The Government is proposing making changes to the School Admissions Code

In a consultation launched today, the Department for Education proposes revising the School Admissions Code to enable primary schools to give priority admission to children who attended the school’s own nursery, provided they are eligible for the Early Years Pupil Premium (EYPP), Pupil Premium or Service Premium.

The EYPP for three- and four-year-olds will be brought in from April 2015.

Under the proposals, state schools would also be allowed to give priority admission to children eligible for the Pupil Premium or Service Premium.

Pupil Premium funding is allocated to schools for children who are eligible for Free School Meals, while the Service Premium is paid to schools and local authorities where children’s parents are currently or have previously served in the Armed Forces.

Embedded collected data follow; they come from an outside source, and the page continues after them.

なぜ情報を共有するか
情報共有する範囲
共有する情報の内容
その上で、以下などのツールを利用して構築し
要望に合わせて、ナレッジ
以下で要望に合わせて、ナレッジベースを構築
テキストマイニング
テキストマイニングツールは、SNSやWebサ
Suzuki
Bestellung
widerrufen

The idea behind the proposed revisions is to improve the ‘fair and open’ allocation of places in maintained schools and academies, as well as support social mobility by allowing admissions authorities to give priority for school places to disadvantaged children.

However, there would be no legal requirement for admissions authorities to include such a priority in their admissions arrangements, but they would have the freedom to do so if they wished.

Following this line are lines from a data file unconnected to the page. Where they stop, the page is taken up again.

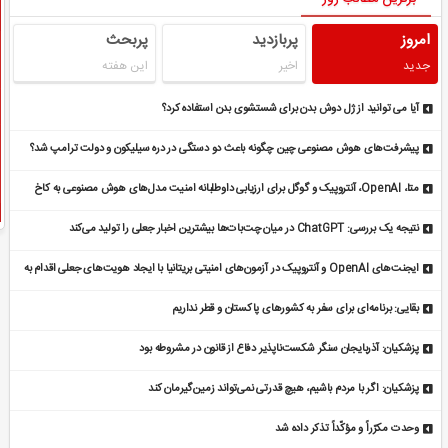
امروز
پربازدید
پربحث
جدید
اخیر
این هفته
آیا می توانید از ژل دوش بدن برای شستشوی بدن استفاده کرد؟
پیشرفت‌های هوش مصنوعی چین چگونه باعث دو دستگی در دره سیلیکون و دولت ترامپ شد؟
متا، OpenAI، آنتروپیک و گوگل برای ارزیابی داوطلبانه امنیت مدل‌های هوش مصنوعی به کاخ
سفید دعوت شدند
نتیجه یک بررسی: ChatGPT در میان چت‌بات‌ها بیشترین اخبار جعلی را تولید می‌کند
ایجنت‌های OpenAI و آنتروپیک در آزمون‌های امنیتی بریتانیا با ایجاد هویت‌های جعلی اقدام به
نفوذ کردند
بقایی: برنامه‌ای برای سفر به کشورهای پاکستان و قطر نداریم
پزشکیان: آذربایجان سنگر شکست‌ناپذیر دفاع از قانون در مشروطه بود
پزشکیان: اگر با مردم باشیم، هیچ قدرتی نمی‌تواند زمین‌گیرمان کند
وحدت مکرّراً و مؤکّداً تذکر داده شد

The DfE says it hopes that the proposed changes will encourage more schools to set up nurseries and expand capacity to provide more early education places.

Other changes being considered to the Code include clarifying the provisions relating to the admission of summer-born children to aid decision-making

The Pre-School Learning Alliance has voiced its concerns about the Government’s plans for priority admission, which it says will place children that attend private, voluntary and independent settings at an ‘unfair disadvantage’.

Chief executive Neil Leitch said, ‘Parents of eligible children who might have preferred to place their child with a local childminder or at a local PVI group setting may feel under pressure to instead opt for a school-based nursery to have a better chance of securing a place at that same school later on.

'We are concerned that this is yet another example of the Government pushing for a more school-focused early years system at the expense of the PVI sector, and about the potentially detrimental impact this could have on children and families.’

The consultation closes on 29 September.